▸ **TEXTO DA PÁGINA**:
---*---

Tel Aviv (Israel) — Documentos oficiais divulgados pela ONG Hatzlaha revelam que, durante os bombardeios contra Gaza em 2024, o primeiro-ministro Benjamin Netanyahu manteve uma articulação intensa com o ex-premiê britânico Tony Blair e com influentes republicanos dos Estados Unidos, numa ofensiva diplomática paralela às pressões internacionais sobre a conduta de Israel.
As anotações do diário oficial de Benjamin Netanyahu referentes ao ano de 2024, obtidas a partir de pedido público e analisadas pelo jornal israelense Haaretz, trazem um retrato incomum do funcionamento diplomático de Israel durante um dos períodos mais sangrentos da ofensiva contra Gaza.
Em meio aos ataques e às acusações internacionais de violações humanitárias, o premiê dedicou tempo significativo a encontros reservados com figuras-chave da política internacional, especialmente do eixo conservador anglo-americano.
Segundo o levantamento, Netanyahu se reuniu sete vezes com o ex-primeiro-ministro britânico Tony Blair ao longo daquele ano. Blair, que voltou a assumir protagonismo regional como peça escolhida para liderar a reconstrução pós-guerra em Gaza, passou a integrar uma articulação diplomática que opera sob supervisão do governo norte-americano.
A presença recorrente do ex-premiê britânico nas agendas revela um alinhamento político mais profundo que o oficialmente reconhecido — e sugere o esforço de Israel para moldar os rumos do pós-conflito ainda durante a guerra.
A agenda também expõe o peso dos aliados republicanos no Senado dos Estados Unidos na estratégia de Netanyahu. O premiê falou pelo menos nove vezes com o senador Lindsey Graham, figura central da ala mais combativa do Partido Republicano.
Os contatos ocorreram justamente no momento em que a Casa Branca, sob Joe Biden, endurecia o tom contra Israel, suspendendo a entrega de alguns armamentos diante das ameaças de uma ofensiva de grande escala sobre Rafah.

---*---

▸ **O QUE FAZER**:
a - Segundo a notícia sobre a agenda de Netanyahu, quantas vezes ele se reuniu com Tony Blair em 2024?
b - Copie da notícia sobre a agenda de Netanyahu o trecho que começa em "A presença recorrente" e vai até "escala sobre Rafah.".
c - Escreva o que vem depois na notícia sobre a agenda de Netanyahu, a partir do ponto em que ela para.
Os registros vêm de outra fonte, sem ligação com o texto.

▸ **CONJUNTO DE REGISTROS**:
---*---

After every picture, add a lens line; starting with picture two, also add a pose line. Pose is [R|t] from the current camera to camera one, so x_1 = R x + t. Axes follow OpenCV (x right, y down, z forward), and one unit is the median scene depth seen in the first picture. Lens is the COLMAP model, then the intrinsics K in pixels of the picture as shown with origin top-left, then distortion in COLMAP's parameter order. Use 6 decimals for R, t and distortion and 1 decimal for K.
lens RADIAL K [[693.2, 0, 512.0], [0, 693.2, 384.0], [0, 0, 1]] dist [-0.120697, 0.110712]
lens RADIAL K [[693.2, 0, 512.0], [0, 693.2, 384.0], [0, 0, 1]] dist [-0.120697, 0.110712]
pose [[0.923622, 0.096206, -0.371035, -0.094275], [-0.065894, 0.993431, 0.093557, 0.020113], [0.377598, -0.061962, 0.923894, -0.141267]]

---*---

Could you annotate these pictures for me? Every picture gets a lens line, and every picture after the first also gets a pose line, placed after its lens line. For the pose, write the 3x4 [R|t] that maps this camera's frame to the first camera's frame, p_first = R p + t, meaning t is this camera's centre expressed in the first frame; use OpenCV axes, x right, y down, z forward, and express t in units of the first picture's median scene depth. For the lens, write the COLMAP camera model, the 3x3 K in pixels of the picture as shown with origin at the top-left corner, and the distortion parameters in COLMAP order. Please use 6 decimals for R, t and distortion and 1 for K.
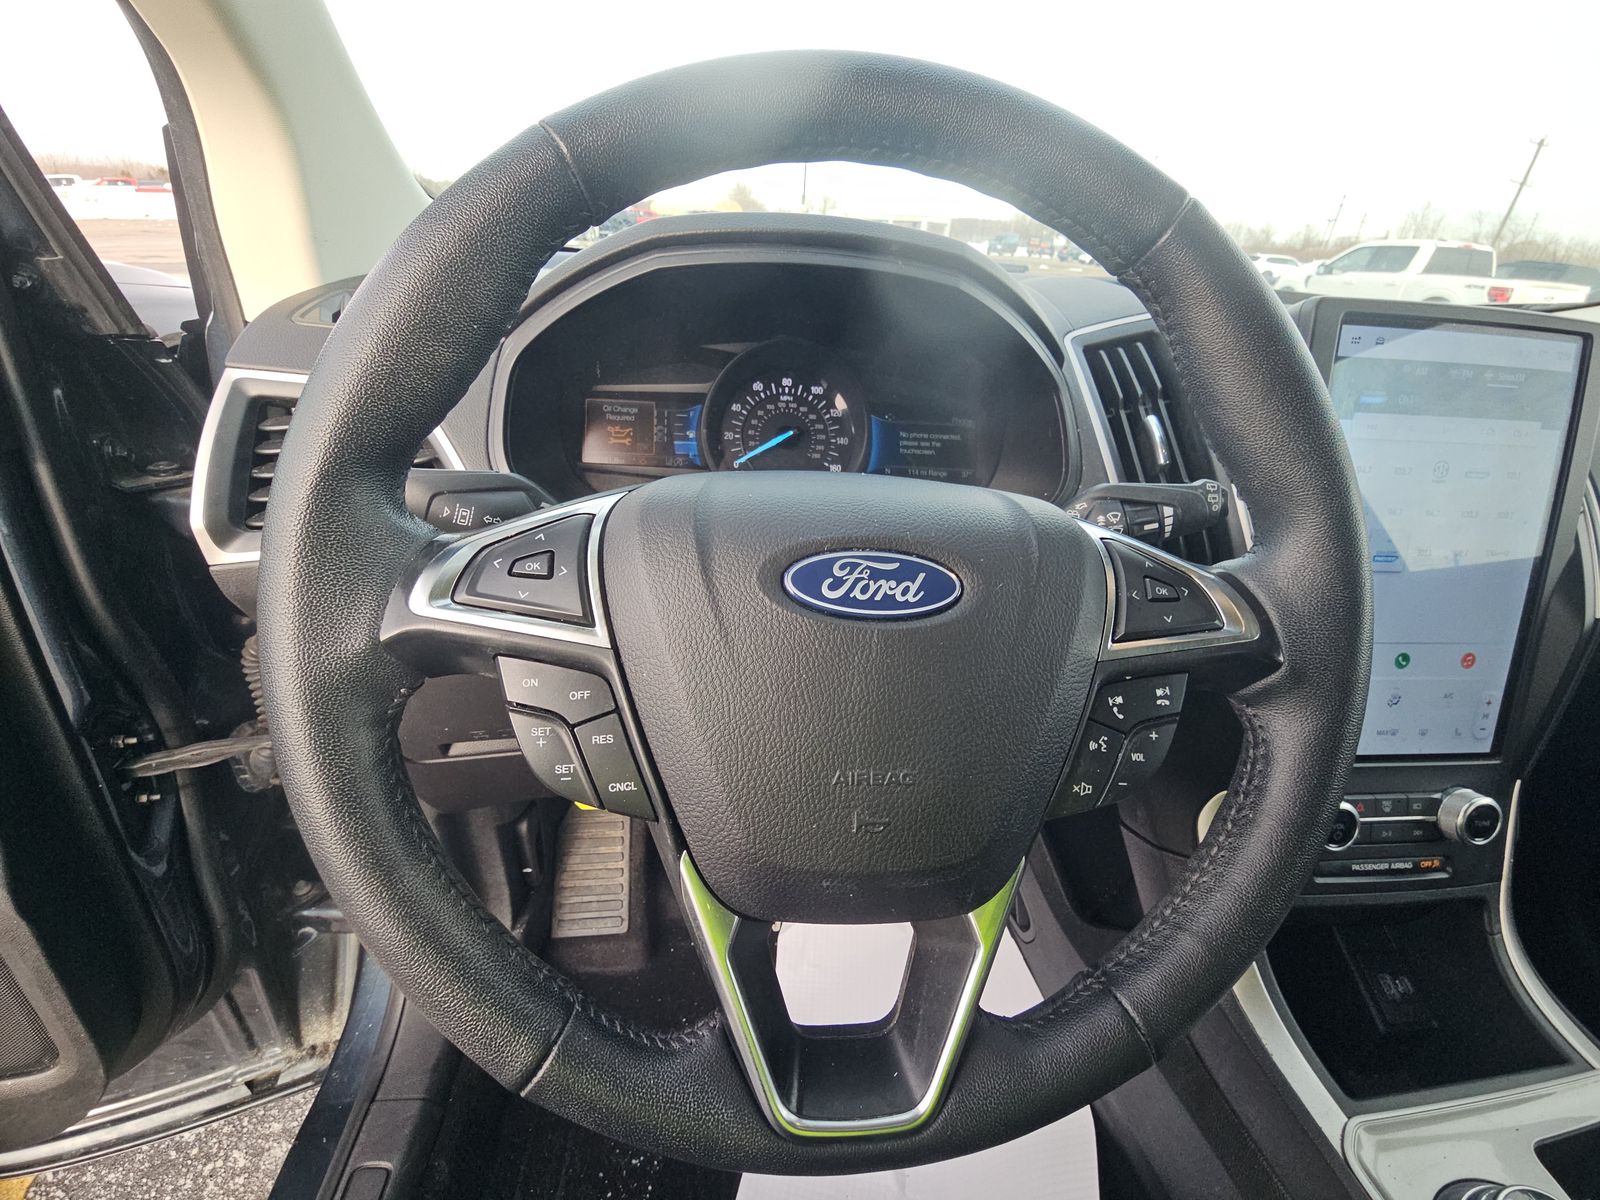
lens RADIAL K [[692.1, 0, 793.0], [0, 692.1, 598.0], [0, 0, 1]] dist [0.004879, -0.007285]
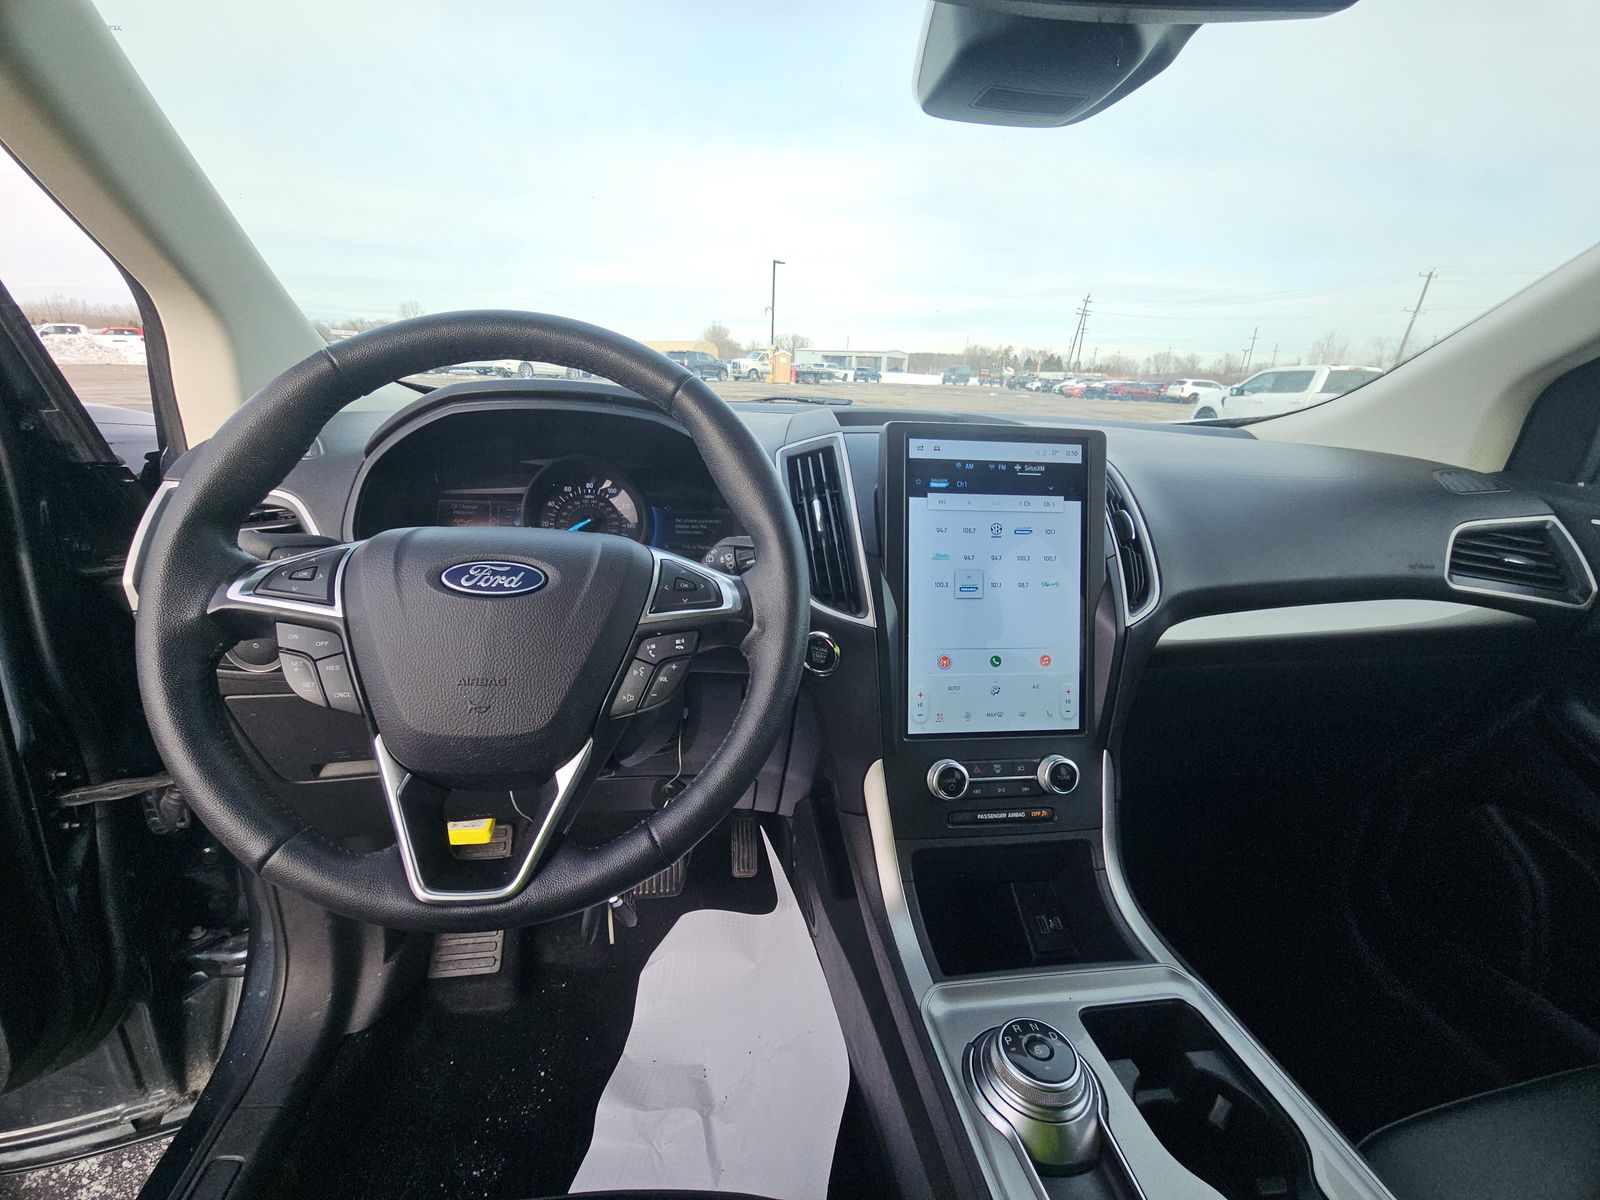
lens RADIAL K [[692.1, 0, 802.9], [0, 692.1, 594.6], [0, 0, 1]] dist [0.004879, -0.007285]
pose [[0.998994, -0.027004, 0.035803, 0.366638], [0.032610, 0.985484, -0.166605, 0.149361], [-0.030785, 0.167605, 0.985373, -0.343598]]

---*---

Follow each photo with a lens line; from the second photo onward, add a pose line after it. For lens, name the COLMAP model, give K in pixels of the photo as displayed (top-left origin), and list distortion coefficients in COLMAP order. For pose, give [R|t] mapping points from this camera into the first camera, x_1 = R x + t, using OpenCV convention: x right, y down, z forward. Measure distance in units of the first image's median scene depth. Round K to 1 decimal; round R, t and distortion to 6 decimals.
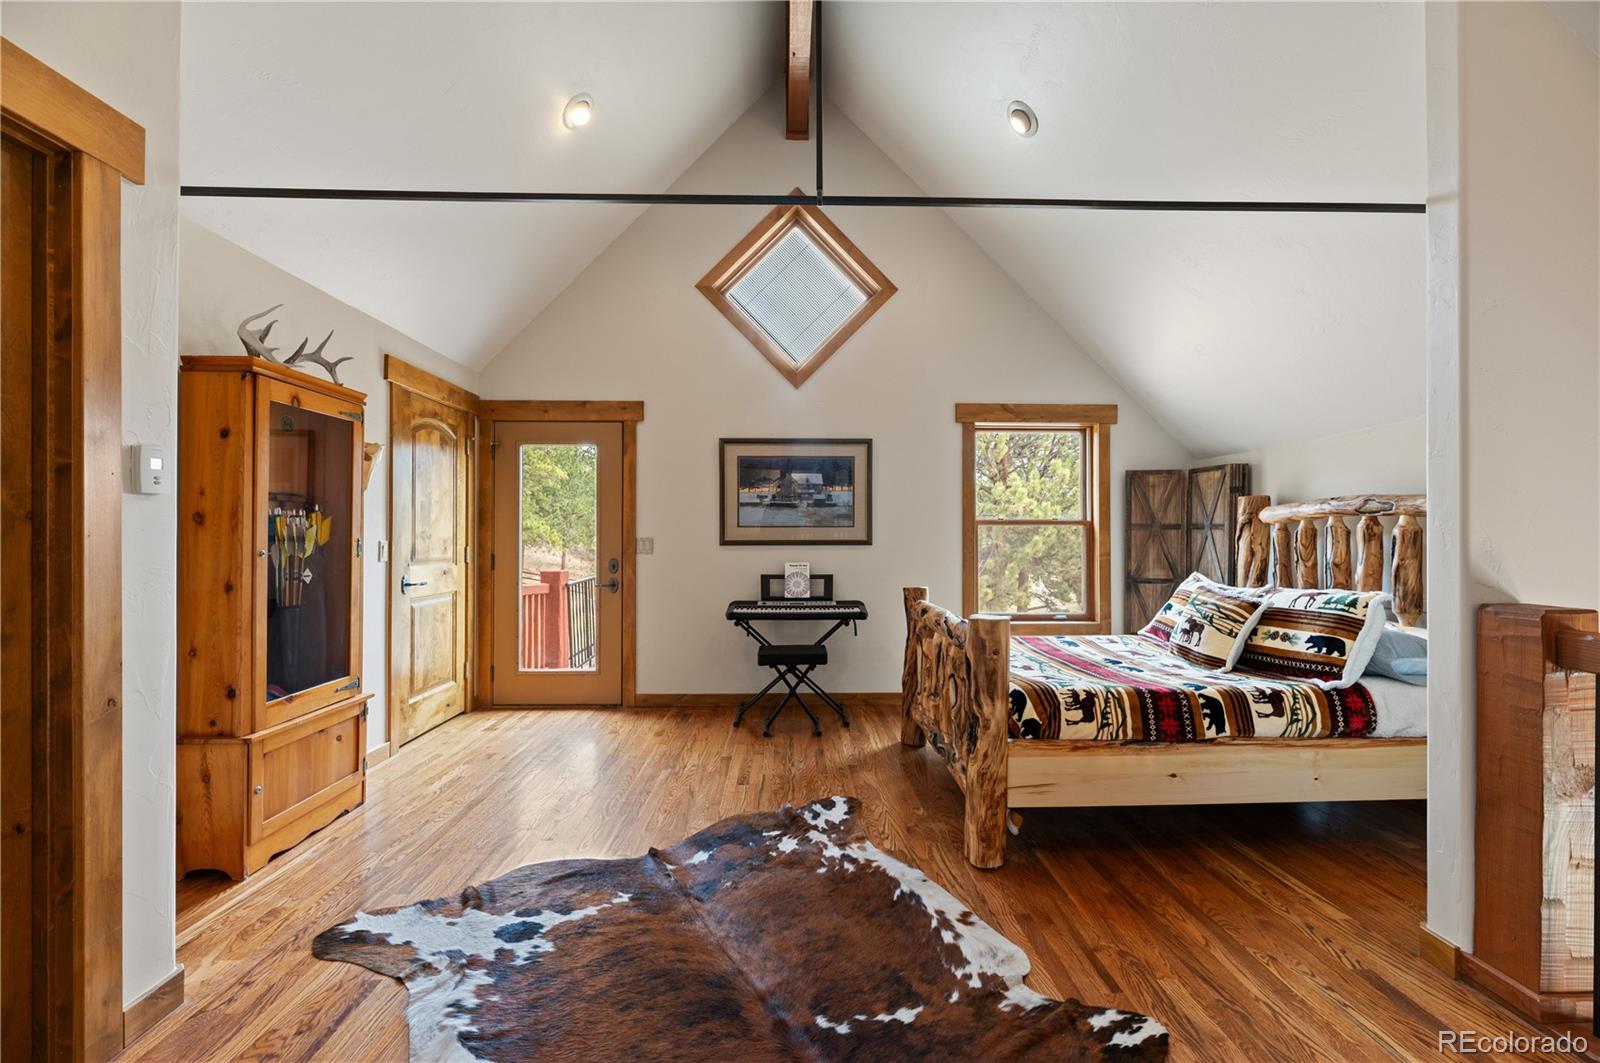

---*---

▸ **RESPOSTAS NA ORDEM**:
a - Sete vezes.

b -
A presença recorrente do ex-premiê britânico nas agendas revela um alinhamento político mais profundo que o oficialmente reconhecido — e sugere o esforço de Israel para moldar os rumos do pós-conflito ainda durante a guerra.
A agenda também expõe o peso dos aliados republicanos no Senado dos Estados Unidos na estratégia de Netanyahu. O premiê falou pelo menos nove vezes com o senador Lindsey Graham, figura central da ala mais combativa do Partido Republicano.
Os contatos ocorreram justamente no momento em que a Casa Branca, sob Joe Biden, endurecia o tom contra Israel, suspendendo a entrega de alguns armamentos diante das ameaças de uma ofensiva de grande escala sobre Rafah.

c -
Pouco após uma das conversas com Netanyahu, Graham foi ao plenário do Senado defender publicamente o abastecimento militar irrestrito ao Estado israelense. A posição ecoou a fala que havia repercutido nos bastidores: segundo ele, deixar de fornecer armas em “um momento de grande perigo” faria os Estados Unidos “pagarem um preço”.

O senador também mobilizou congressistas para tentar barrar o mandado de prisão emitido pelo Tribunal Penal Internacional contra Netanyahu, classificando o tribunal como “tendencioso e corrupto”.
A presença republicana na agenda oficial reforça a estratégia de Netanyahu na época de driblar o desconforto diplomático com o governo Biden, aproximando-se de setores que enxergam o conflito sob uma ótica de alinhamento geopolítico rígido.
A articulação mostra como o premiê buscava ancorar sua política militar em Washington por meio de aliados mais ideológicos, evitando depender exclusivamente das variações do posicionamento da Casa Branca.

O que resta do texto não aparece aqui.